Dataset entries
★ ★ ★ ★ ★

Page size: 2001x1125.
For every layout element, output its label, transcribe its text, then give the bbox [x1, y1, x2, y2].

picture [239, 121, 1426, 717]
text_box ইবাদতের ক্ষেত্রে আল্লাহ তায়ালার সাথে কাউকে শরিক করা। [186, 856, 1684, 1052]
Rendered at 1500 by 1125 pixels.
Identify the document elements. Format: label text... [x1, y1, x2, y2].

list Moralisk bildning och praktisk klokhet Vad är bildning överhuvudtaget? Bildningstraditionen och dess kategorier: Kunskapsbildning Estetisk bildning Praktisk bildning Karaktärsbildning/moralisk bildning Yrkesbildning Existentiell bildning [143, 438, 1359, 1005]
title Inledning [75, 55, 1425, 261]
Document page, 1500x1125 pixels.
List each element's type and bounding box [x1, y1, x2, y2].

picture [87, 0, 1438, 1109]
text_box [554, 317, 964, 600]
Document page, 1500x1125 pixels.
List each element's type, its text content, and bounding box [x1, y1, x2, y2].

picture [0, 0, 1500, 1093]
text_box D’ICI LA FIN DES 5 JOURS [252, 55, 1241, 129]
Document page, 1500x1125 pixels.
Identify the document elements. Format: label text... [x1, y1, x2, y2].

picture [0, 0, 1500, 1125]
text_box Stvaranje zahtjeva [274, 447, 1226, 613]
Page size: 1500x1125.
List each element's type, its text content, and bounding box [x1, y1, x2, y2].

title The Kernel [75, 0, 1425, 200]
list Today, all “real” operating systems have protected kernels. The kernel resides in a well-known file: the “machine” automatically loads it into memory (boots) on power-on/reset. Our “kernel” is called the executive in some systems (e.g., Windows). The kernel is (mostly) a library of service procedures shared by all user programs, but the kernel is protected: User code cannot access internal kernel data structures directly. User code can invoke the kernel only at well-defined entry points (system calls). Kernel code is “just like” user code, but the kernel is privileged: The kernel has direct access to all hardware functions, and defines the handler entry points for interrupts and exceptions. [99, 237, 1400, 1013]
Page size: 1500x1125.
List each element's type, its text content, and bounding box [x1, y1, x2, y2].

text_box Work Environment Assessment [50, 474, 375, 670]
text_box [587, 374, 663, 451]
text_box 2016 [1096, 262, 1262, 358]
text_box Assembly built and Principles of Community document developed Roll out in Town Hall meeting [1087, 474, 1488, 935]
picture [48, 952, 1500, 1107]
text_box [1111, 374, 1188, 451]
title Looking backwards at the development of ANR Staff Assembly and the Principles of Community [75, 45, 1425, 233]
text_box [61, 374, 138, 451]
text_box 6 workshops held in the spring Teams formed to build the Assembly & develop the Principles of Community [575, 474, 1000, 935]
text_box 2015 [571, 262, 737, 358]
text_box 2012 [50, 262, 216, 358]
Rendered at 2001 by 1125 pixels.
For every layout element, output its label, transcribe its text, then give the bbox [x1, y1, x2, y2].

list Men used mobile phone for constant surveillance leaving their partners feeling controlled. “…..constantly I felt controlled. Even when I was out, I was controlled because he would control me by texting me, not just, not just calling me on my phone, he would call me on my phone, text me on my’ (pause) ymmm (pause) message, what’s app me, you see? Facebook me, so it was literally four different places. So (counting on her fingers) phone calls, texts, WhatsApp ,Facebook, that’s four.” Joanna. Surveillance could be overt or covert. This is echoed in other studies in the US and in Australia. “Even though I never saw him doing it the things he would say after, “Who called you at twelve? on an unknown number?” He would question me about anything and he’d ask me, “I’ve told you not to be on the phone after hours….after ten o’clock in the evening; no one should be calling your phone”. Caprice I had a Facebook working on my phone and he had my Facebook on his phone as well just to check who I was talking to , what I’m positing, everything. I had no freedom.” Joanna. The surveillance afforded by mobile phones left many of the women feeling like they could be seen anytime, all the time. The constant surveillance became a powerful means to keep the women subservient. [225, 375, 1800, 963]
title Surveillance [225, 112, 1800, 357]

★ ★ ★ ★ ★

EXERCISE
Look through the records and gather every line containing "Rendered".

ANSWER SECTION
Rendered at 1500 by 1125 pixels.
Rendered at 2001 by 1125 pixels.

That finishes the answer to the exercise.